Ischia schools reopens – Primary schools will reopen in Ischia on Monday, just over a week after a deadly landslide that has so far claimed at least 11 lives led to evacuations and closures.
In a press conference on Saturday, Ischia commissioner Giovanni Legnini said that around one thousand of the island’s displaced residents were staying with friends and relatives, with over 400 more in hotels or independent accommodation.
High schools on the island are due to reopen on Wednesday.
Booking opens for Orient Express – Wealthy travellers looking for an Agatha Christie-style experience can book tickets for a ride on Italy’s new ‘La Dolce Vita’ Orient Express on Tuesday – a full two years before it sets off for the first time.
The train will reportedly have six different itineraries, from the Alps to the beaches of southern Italy, and incorporate 12 deluxe cabins, 18 suites, one La Dolce Vita suite, and a restaurant with 5-star service.
Passengers wanting to make an advance booking will need to pay a €500 deposit, with tickets starting at €2,000 per night.
Day off in Milan – December 7th is a public holiday in Milan as residents commemorate their beloved patron saint, St Ambrose.
The annual Festa di Sant’Ambrogio gives residents an opportunity to catch up with family and friends and unofficially marks the start of the festive season in the northern metropolis.

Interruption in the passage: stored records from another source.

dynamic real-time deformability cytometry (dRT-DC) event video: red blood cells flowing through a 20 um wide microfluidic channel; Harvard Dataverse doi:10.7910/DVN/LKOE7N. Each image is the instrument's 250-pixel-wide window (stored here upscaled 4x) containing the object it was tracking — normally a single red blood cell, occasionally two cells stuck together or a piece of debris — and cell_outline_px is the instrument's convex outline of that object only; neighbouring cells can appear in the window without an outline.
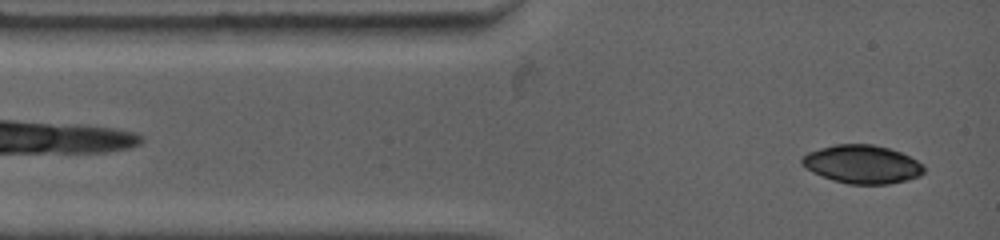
{"species": "common noctule bat (a hibernating species)", "species_latin": "Nyctalus noctula", "temperature_condition": "warm", "stored_images_in_passage": 27, "camera_frame_rate_fps": 4500, "um_per_image_px": 0.085, "animal": {"sex": "female", "body_mass_g": 19.0, "forearm_length_mm": 53.3}, "frame": {"image": 1, "passage_image": 2, "time_ms": 0.444, "image_size_px": [1000, 240], "cell_outline_px": [[924, 172], [920, 176], [908, 180], [888, 184], [848, 184], [832, 180], [812, 172], [800, 164], [800, 156], [808, 152], [820, 148], [836, 144], [872, 144], [888, 148], [900, 152], [924, 164]], "centroid_in_image_um": [73.26, 13.96], "position_along_channel_um": 11.7, "area_um2": 27.46}}
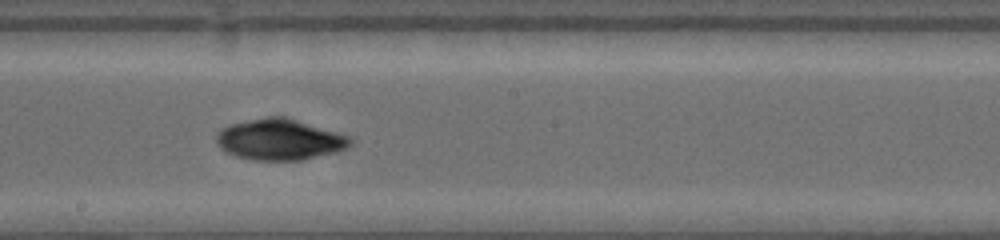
{"frame": {"image": 2, "passage_image": 16, "time_ms": 6.889, "image_size_px": [1000, 240], "cell_outline_px": [[352, 144], [348, 148], [340, 152], [300, 160], [252, 160], [236, 156], [220, 148], [216, 144], [216, 132], [228, 124], [268, 116], [284, 116], [336, 132], [348, 136], [352, 140]], "centroid_in_image_um": [23.76, 11.86], "position_along_channel_um": 224.4, "area_um2": 32.14}}
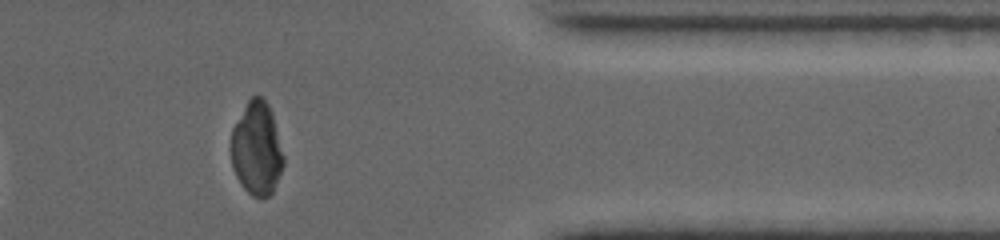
{"frame": {"image": 3, "passage_image": 27, "time_ms": 11.778, "image_size_px": [1000, 240], "cell_outline_px": [[284, 164], [272, 192], [268, 196], [260, 200], [252, 196], [244, 188], [236, 176], [232, 168], [232, 128], [248, 100], [252, 96], [260, 96], [268, 104], [272, 112], [284, 156]], "centroid_in_image_um": [21.83, 12.65], "position_along_channel_um": 389.6, "area_um2": 28.44}}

On the day, families get together to celebrate in the best way known to Italians: with a big lunch, featuring local delicacies including Milanese-style risotto, mondeghili (meatballs) and rostin negàa (veal cutlets).
And the city has no shortage of events and activities to enjoy after the feast.
National public holiday – Thursday, December 8th is a public holiday throughout Italy as residents celebrate the Feast of the Immaculate Conception, which commemorates the conception of the Virgin Mary.
Most Italian families celebrate with a big lunch, and may hold firework displays or light bonfires outside.
December 8th unofficially marks the beginning of the Christmas period, with most towns putting up their Christmas lights on the day and pretty much everything in the country – especially administration-related procedures – noticeably slowing down from this point on.
This means you might want to get any important paperwork done before December 8th, or else you may have to wait until January 6th, when the Italian holidays officially end.
Abruzzo truffle festival – The first edition of the Abruzzo International Truffle Fair is set to take place from 9th-11th December in the region’s capital, L’Aquila.
The festival will involve 42 stalls and more than 60 companies, and will incorporate truffle-based food trucks, entertainment, master classes and seminars.
The event will be held in L’Aquila’s in the park surrounding the city’s 16th century castle, close to the historic centre.
Modena food festival – The 11th edition of the ‘Zampone and Cotechino Modena’ Festival returns to Modena’s Piazza Roma from 9th-11th December, after two years of pandemic cancellations and restrictions.
Students from some of Italy’s leading catering schools will compete to make the most mouthwatering dish, turning the square into an open-air kitchen. This one’s not for vegetarians: zampone and cotechino are types of spiced, slow-cooked pork.
Massimo Bottura, the owner-chef of Modena’s three-Michelin-star restaurant Osteria Francescana, has reportedly picked the 10 best recipes submitted by participating student-chefs and will lead the jury judging the competition.
Trenitalia winter timetable – Italy’s main train operator Trenitalia switches to a winter timetable from Sunday, December 11th.
New features include an increase in the number of Frecciarossa Rome-Milan non-stop fast trains, double-decker carriages with a capacity of 900 passengers, and podcasts with guides to the passenger’s destination, the company announced.